*** Opening of DATASET CONTENT ***

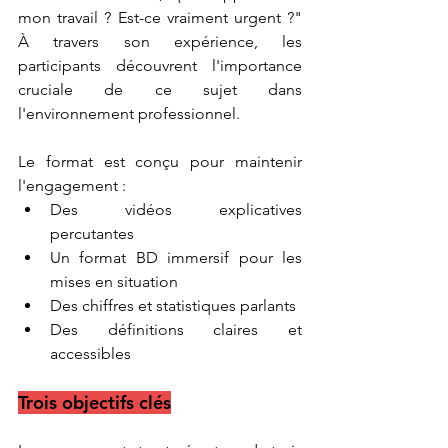
mon travail ? Est-ce vraiment urgent ?" 
À travers son expérience, les 
participants découvrent l'importance 
cruciale de ce sujet dans 
l'environnement professionnel.
Le format est conçu pour maintenir 
l'engagement :
Des vidéos explicatives 
percutantes
Un format BD immersif pour les 
mises en situation
Des chiffres et statistiques parlants
Des définitions claires et 
accessibles
Trois objectifs clés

*** Close of DATASET CONTENT ***

#### TASK DIRECTIONS
Show each line from the entries above that contains the word "format", treating uppercase and lowercase letters as different.

#### ANSWER
Le format est conçu pour maintenir 
Un format BD immersif pour les 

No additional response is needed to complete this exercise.